[Exercise text — start]

Important note 3: Try to find out regular expressions (regex) to improve this program. What happens if a user posts 'https://xkcd.com/1024' or http version as 'http://www.xkcd.com/1024'. These are still valid xkcd URLs. There can be some other cases where the URL might be placed between a bunch of symbols in a comment. Try to modify the regex statement so that it can detect these cases as well.
URL parsing: Now I have an xkcd URL. I have 2 immediate objectives now-
Objective 1. To extract the comic number at the end of the URL. We use urllib.parse for this purpose.
url_obj = urlparse(xkcd_url)
xkcd_id = int((url_obj.path.strip("/")))
Objective 2. Form a complete explainxkcd.com URL, which I will pass as a parameter to the function fetchdata(url) (See Section 2)
myurl = 'http://www.explainxkcd.com/wiki/index.php/' + str(xkcd_id)
Both objectives are thus complete.

[Exercise text — finish]

What you will do »
a. Retype everything in the xkcd parsing text from "Important note 3: Try" down to "are thus complete.".
b. According to the xkcd parsing text, which module is used to extract the comic number from the end of the URL?
c. Write what comes next in the xkcd parsing text, picking up after "Both objectives are thus complete."
The material after the xkcd parsing text isn't needed.

[Data extract — start]

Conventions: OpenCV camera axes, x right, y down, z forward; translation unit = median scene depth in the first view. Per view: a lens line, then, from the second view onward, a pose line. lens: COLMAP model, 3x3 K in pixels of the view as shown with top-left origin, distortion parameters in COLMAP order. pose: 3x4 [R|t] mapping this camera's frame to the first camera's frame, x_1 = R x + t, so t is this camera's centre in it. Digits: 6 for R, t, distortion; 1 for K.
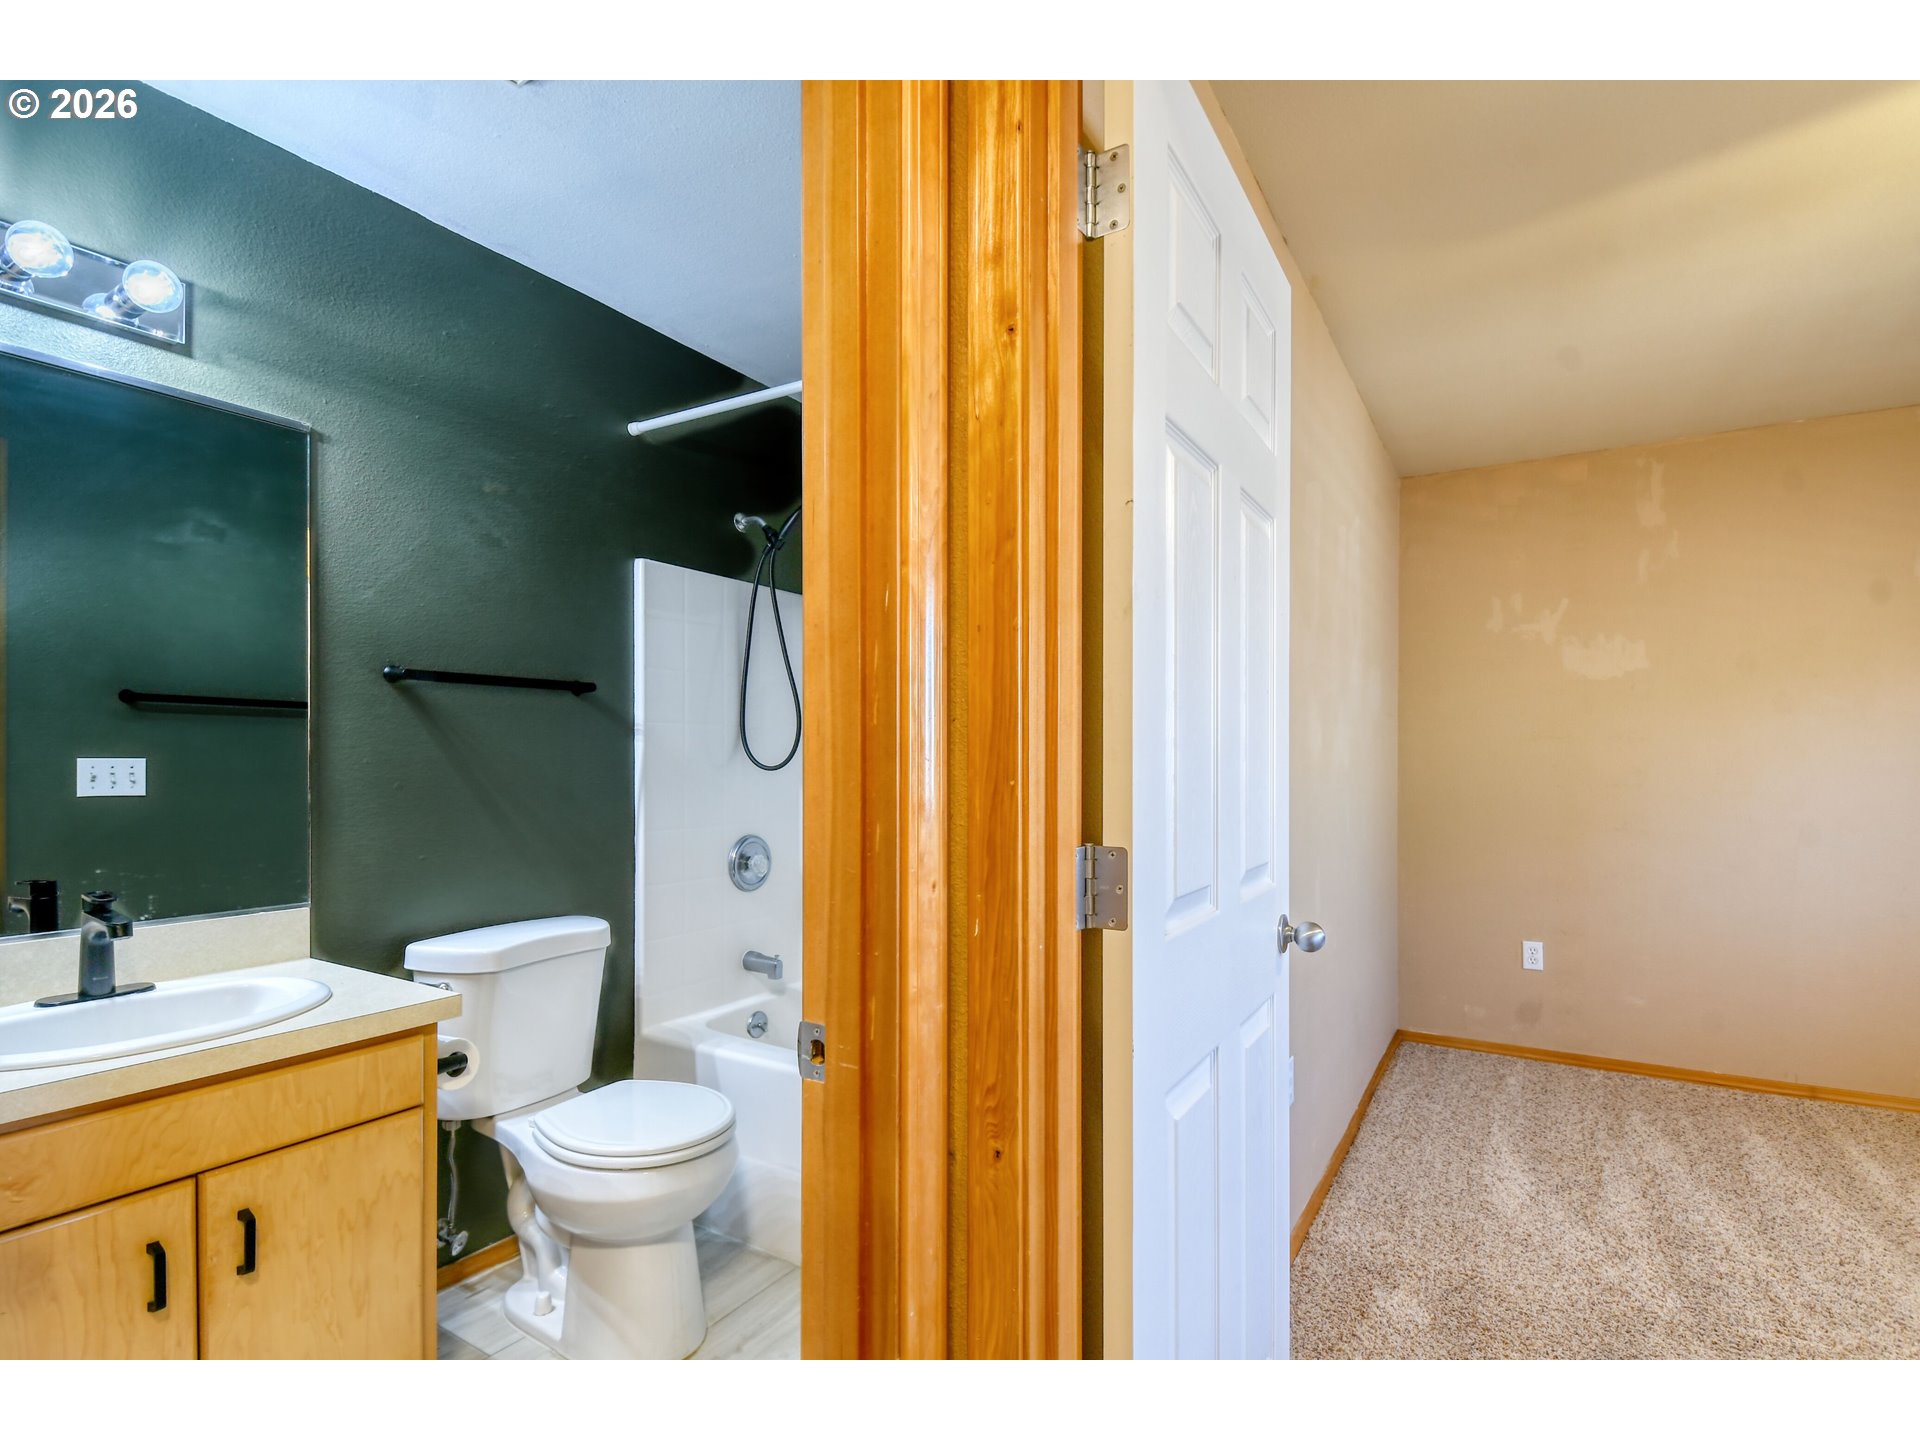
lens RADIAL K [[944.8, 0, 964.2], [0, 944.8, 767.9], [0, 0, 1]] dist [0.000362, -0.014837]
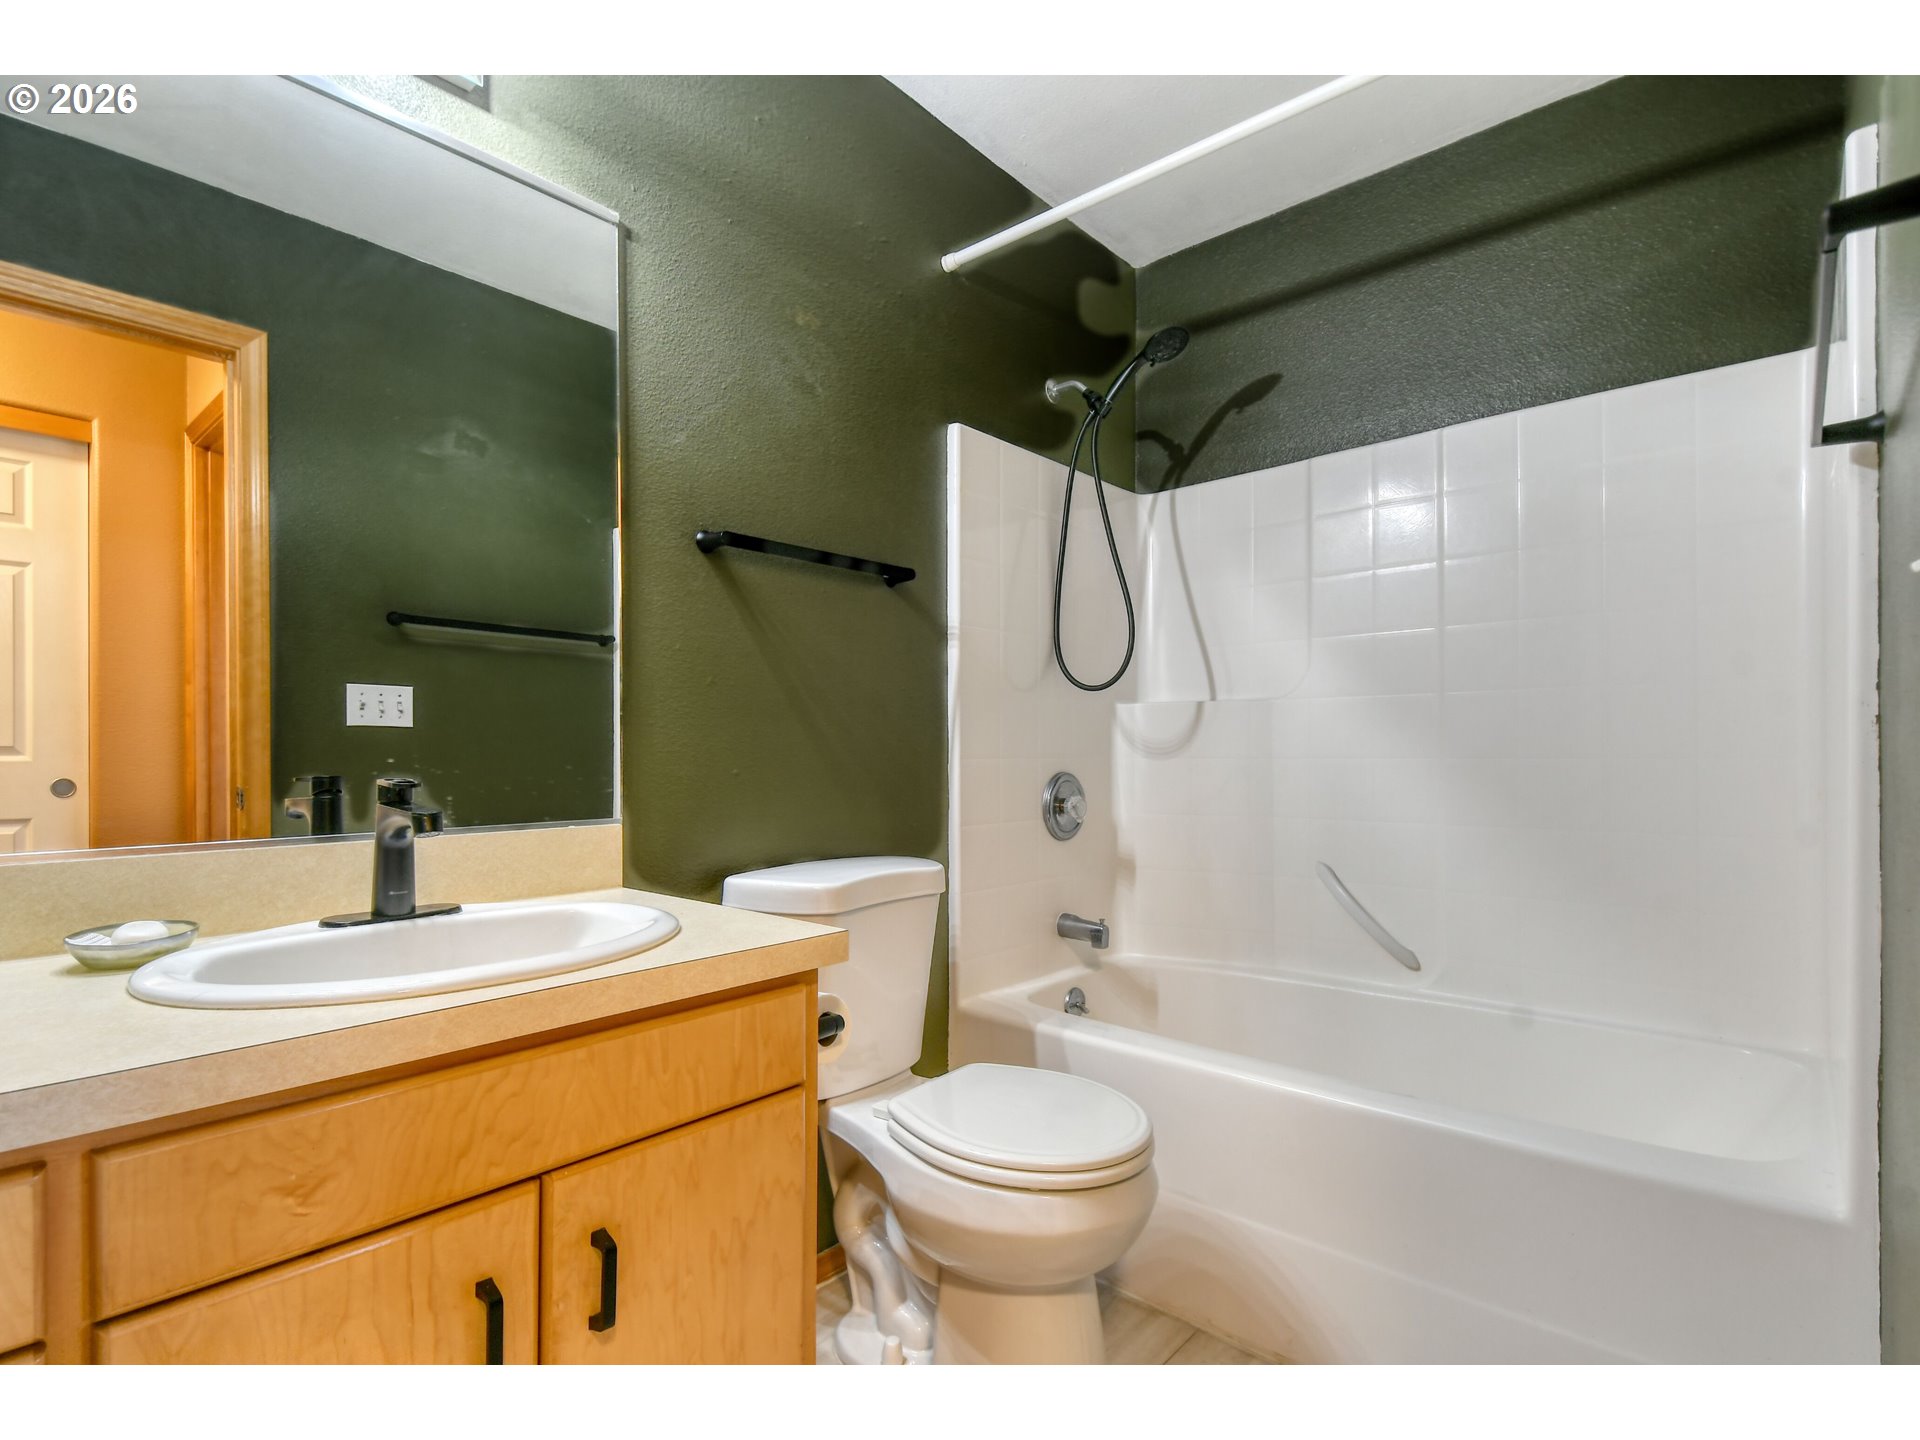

[Data extract — finish]

Task-by-task results »
a.
Important note 3: Try to find out regular expressions (regex) to improve this program. What happens if a user posts 'https://xkcd.com/1024' or http version as 'http://www.xkcd.com/1024'. These are still valid xkcd URLs. There can be some other cases where the URL might be placed between a bunch of symbols in a comment. Try to modify the regex statement so that it can detect these cases as well.
URL parsing: Now I have an xkcd URL. I have 2 immediate objectives now-
Objective 1. To extract the comic number at the end of the URL. We use urllib.parse for this purpose.
url_obj = urlparse(xkcd_url)
xkcd_id = int((url_obj.path.strip("/")))
Objective 2. Form a complete explainxkcd.com URL, which I will pass as a parameter to the function fetchdata(url) (See Section 2)
myurl = 'http://www.explainxkcd.com/wiki/index.php/' + str(xkcd_id)
Both objectives are thus complete.

b. urllib.parse

c.
Preventing duplicate submissions and Exception handling: The bot needs to make sure it replies to every comment only once. There are many methods you can try which include using a separate key-value database like Memcached, but we will use a simpler approach.
Just create a text file (remember commented.txt), store the comment ID of a comment in it when you visit a relevant comment, and verify if a comment ID already exists in that file before making new comments. Remember to put the location of the text file in the path variable (from Section 1), so that you can pass it to the method open().
Now, what happens when a user makes a comment like 'https://www.xkcd.com/689243348723'. This xkcd does not exist, but the program will extract '689243348723', then form a link like http://www.explainxkcd.com/wiki/index.php/689243348723, and pass it to the function fetchdata(url). Now the function will return an exception and your program will stop/crash. You need to take care of these situations.
This is achieved using try, except and else blocks. See here Here is the code for these 2 steps-
file_obj_r = open(path,'r')
try:
explanation = fetchdata(myurl)
except:
print('Exception!!! Possibly incorrect xkcd URL...\n')
# Typical cause for this will be a URL for an xkcd that does not exist (Example: https://www.xkcd.com/772524318/)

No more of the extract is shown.